## Estratto della fonte
#####
[contiene qualche anticipazione]
Siete sposati da almeno quindici anni. Vostra moglie è carina, e siete ancora affiatati, dopo tutto questo tempo. Ha l’hobby del giardinaggio. E in questi giorni è impegnata a curare il giardino della vostra nuova casa, una villetta immersa nel verde, che state ancora sistemando.
Una rete metallica separa il vostro terreno dal bosco. E così, mentre vostra moglie torna in città per far compere, voi vi dedicate a esplorare la boscaglia.
Non vi interessa il bird watching. La verità è che, poco prima, laggiù, tra i cespugli, avete visto una ragazza, la più bella della vostra vita, che si spogliava.
E allora siete rimasti soli, vostra moglie è via, e voi potete andare a curiosare…
Cinema spagnolo. Di nuovo.
La cosa non vi sorprende più. E vi fa dannare, allo stesso tempo.
Non brilla per originalità. Questo no. E, ahimé, già il titolo di questo film, Los Cronocrímenes costituisce uno spoiler bello e buono. Tradotto in inglese è Time Crimes.
#####
## Dati mostrati
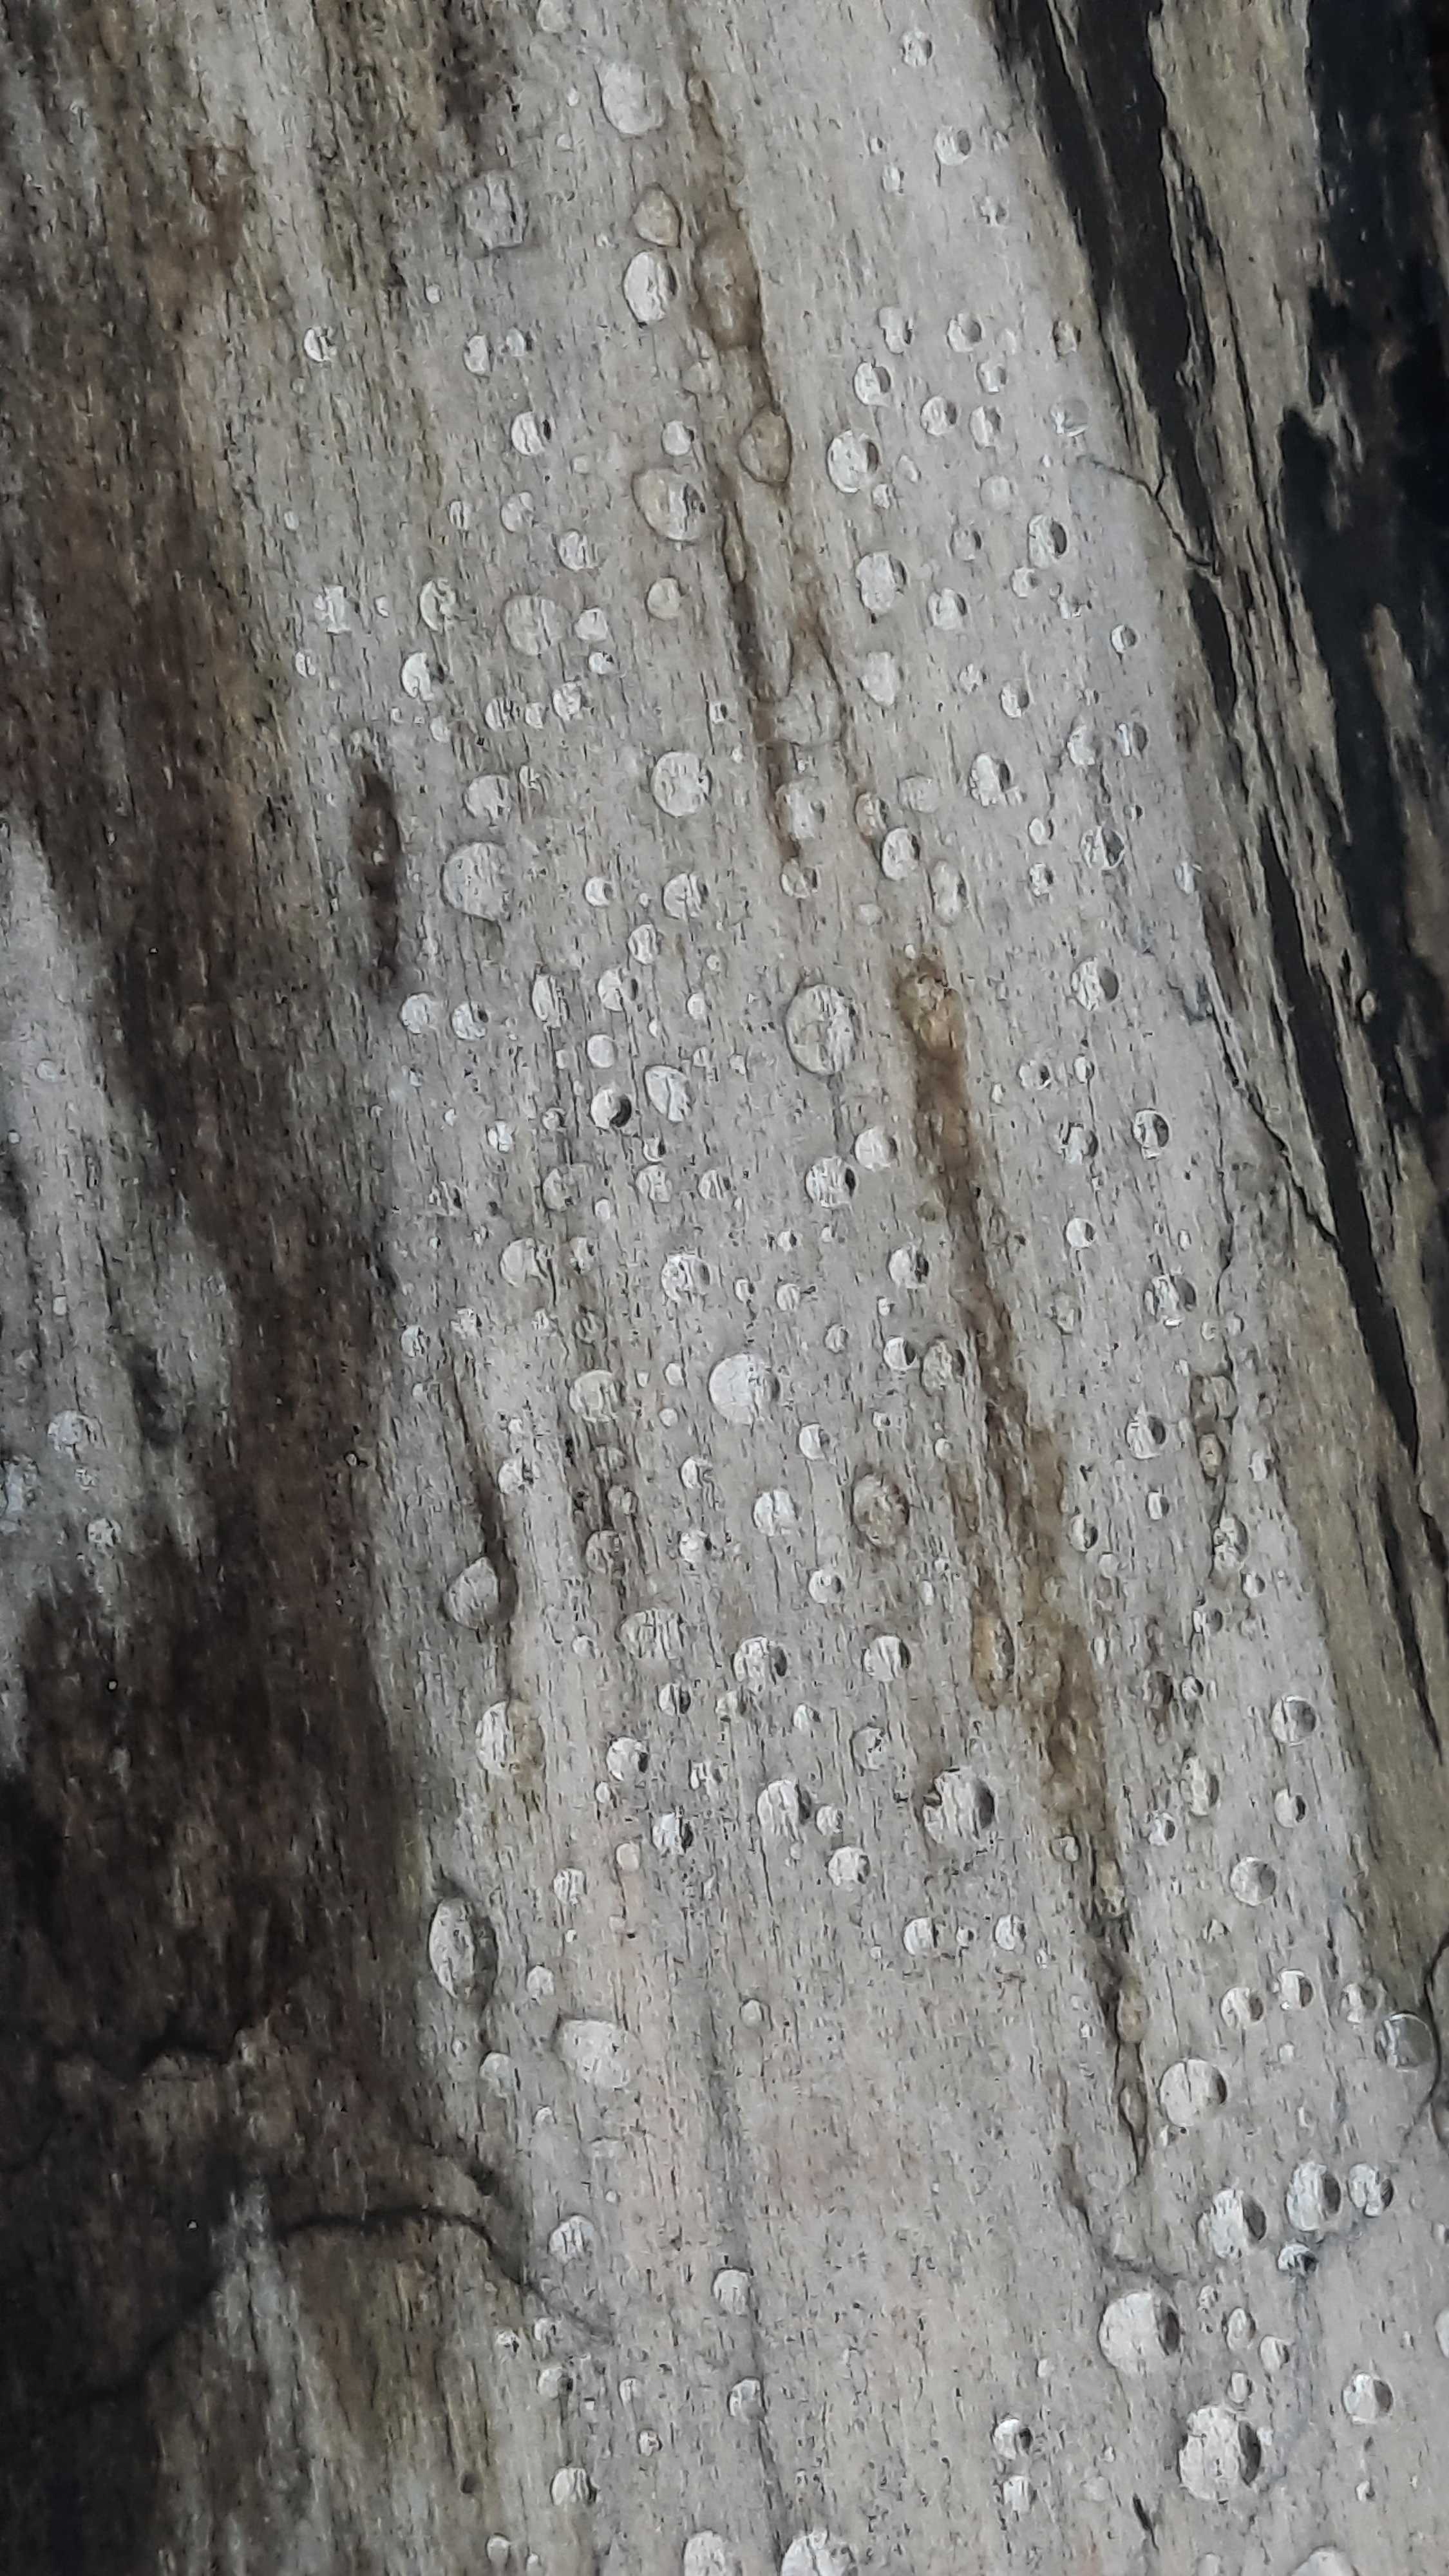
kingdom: Fungi
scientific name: Fungi
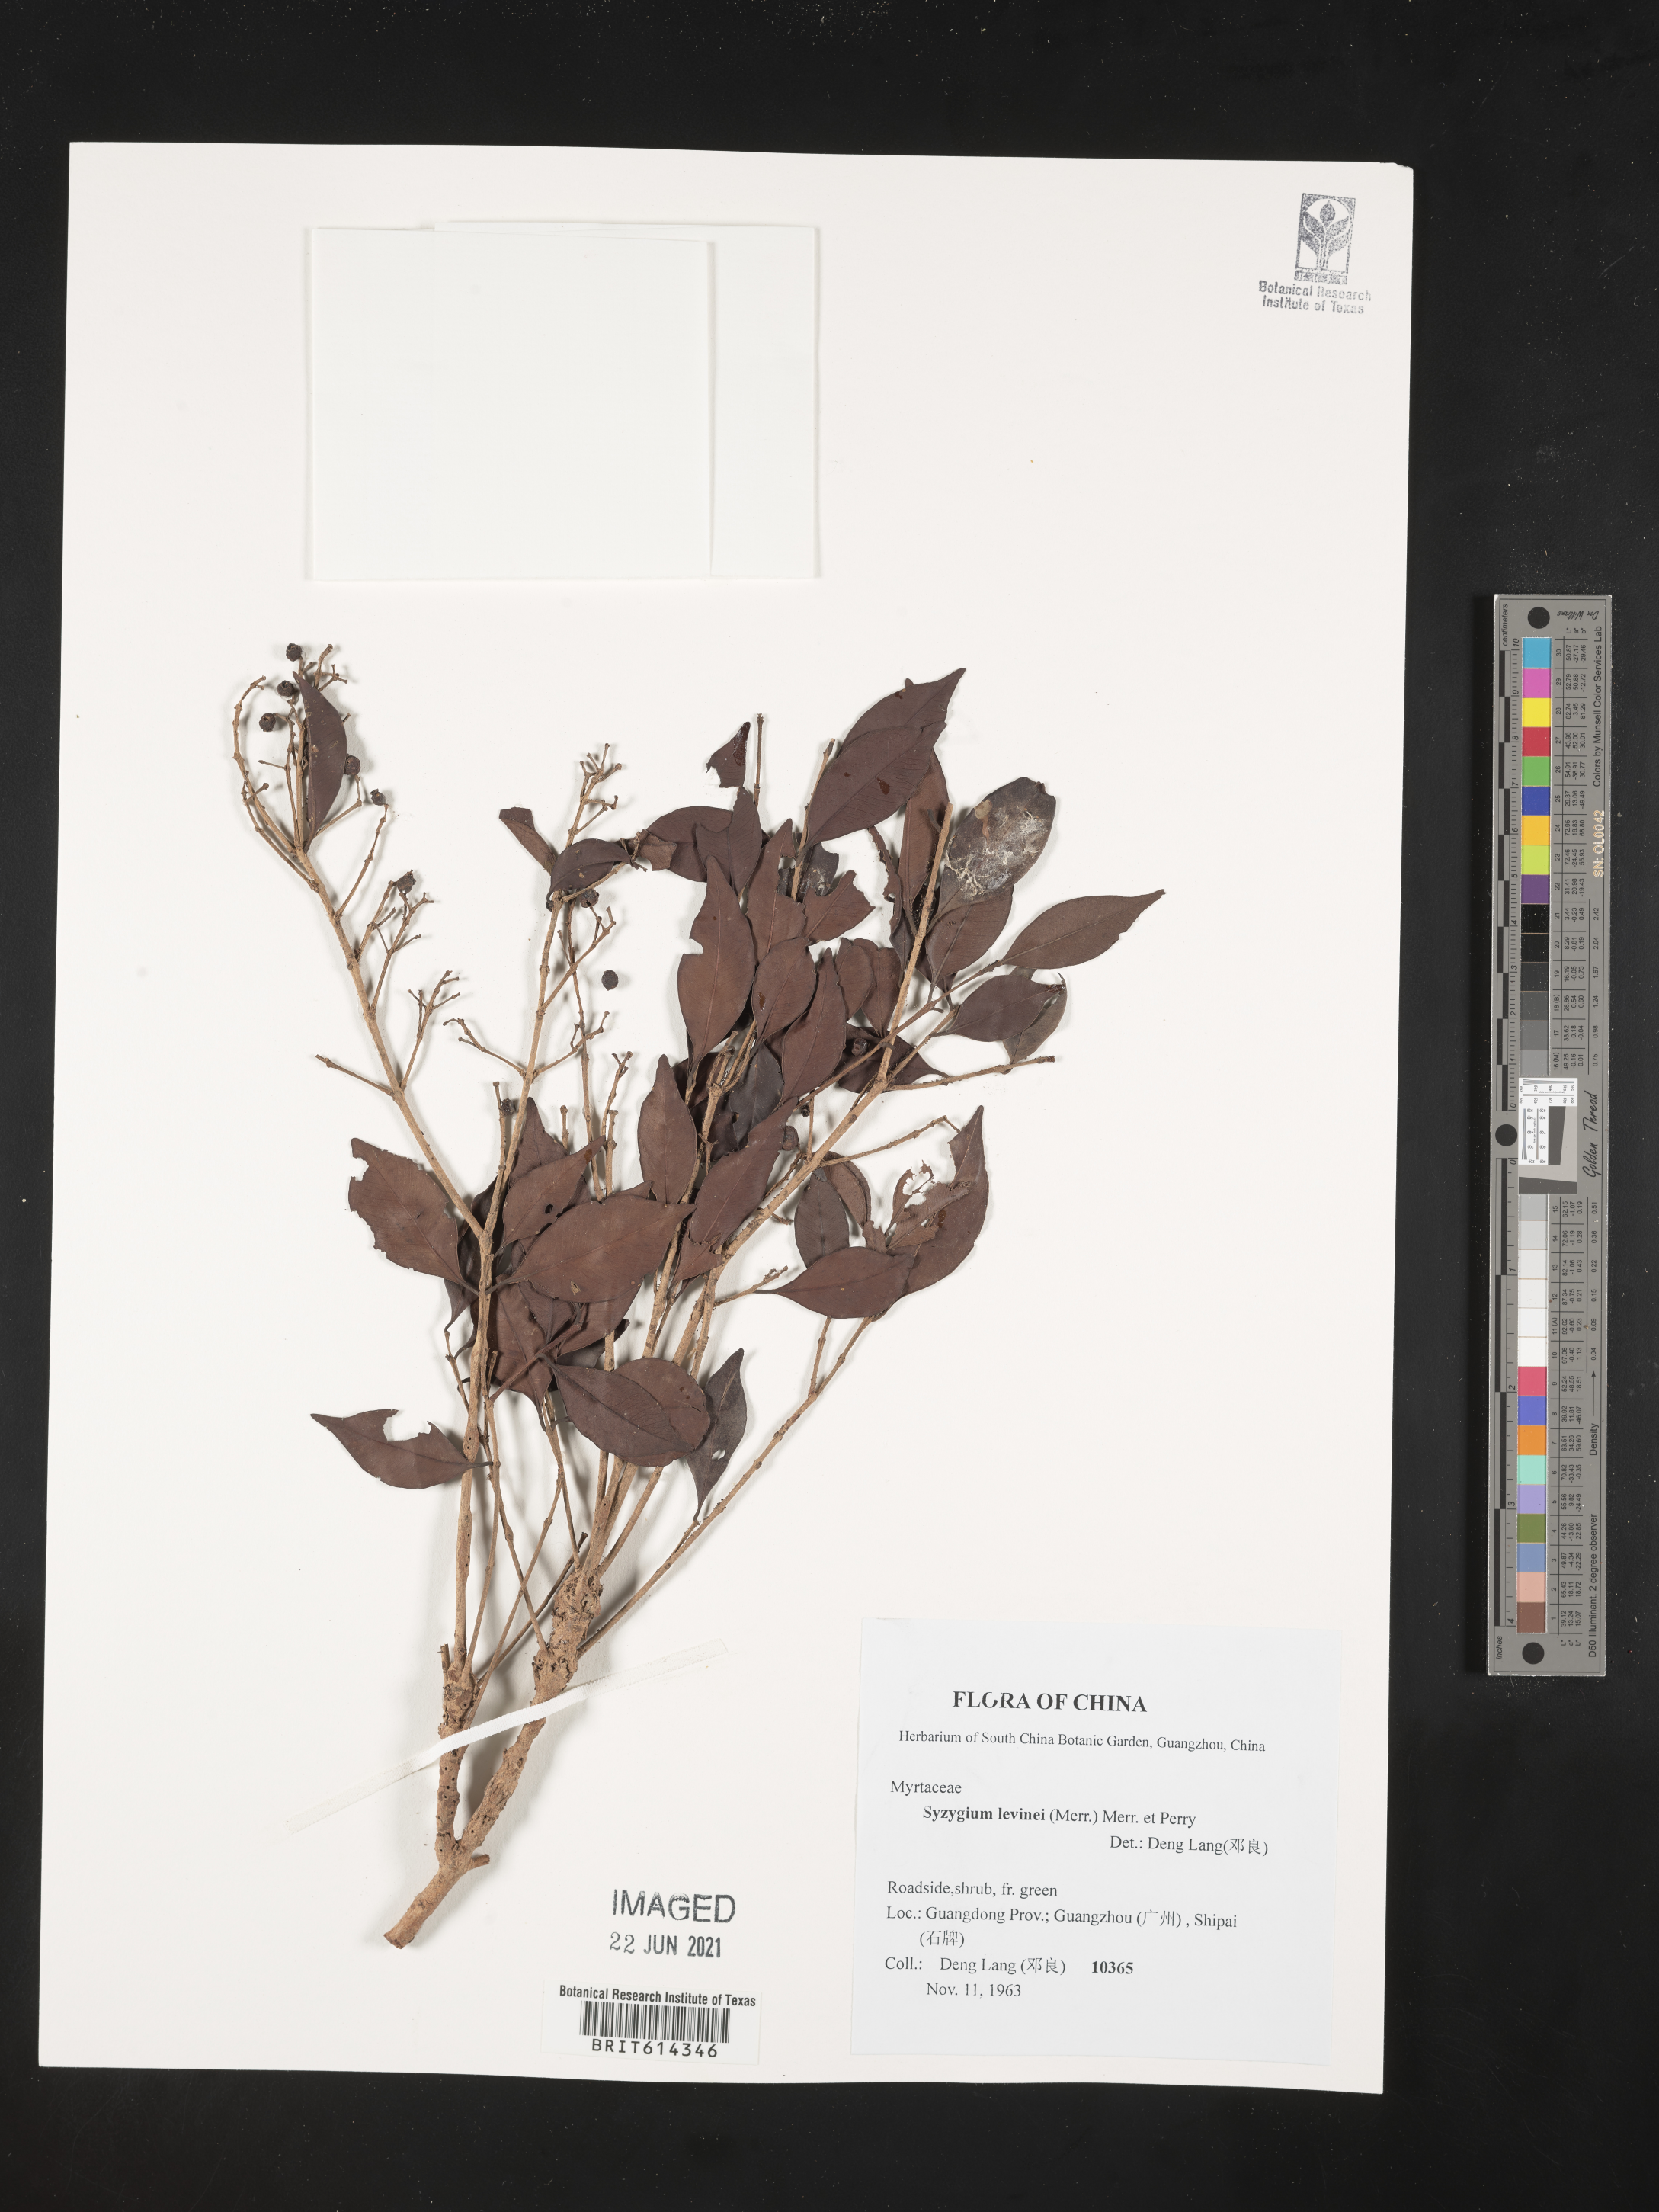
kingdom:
#####
## Istruzioni del compito
Trascriva fedelmente il passo della recensione che inizia con "Una rete metallica" e termina con "esplorare la boscaglia.".

## Risposta al compito
Una rete metallica separa il vostro terreno dal bosco. E così, mentre vostra moglie torna in città per far compere, voi vi dedicate a esplorare la boscaglia.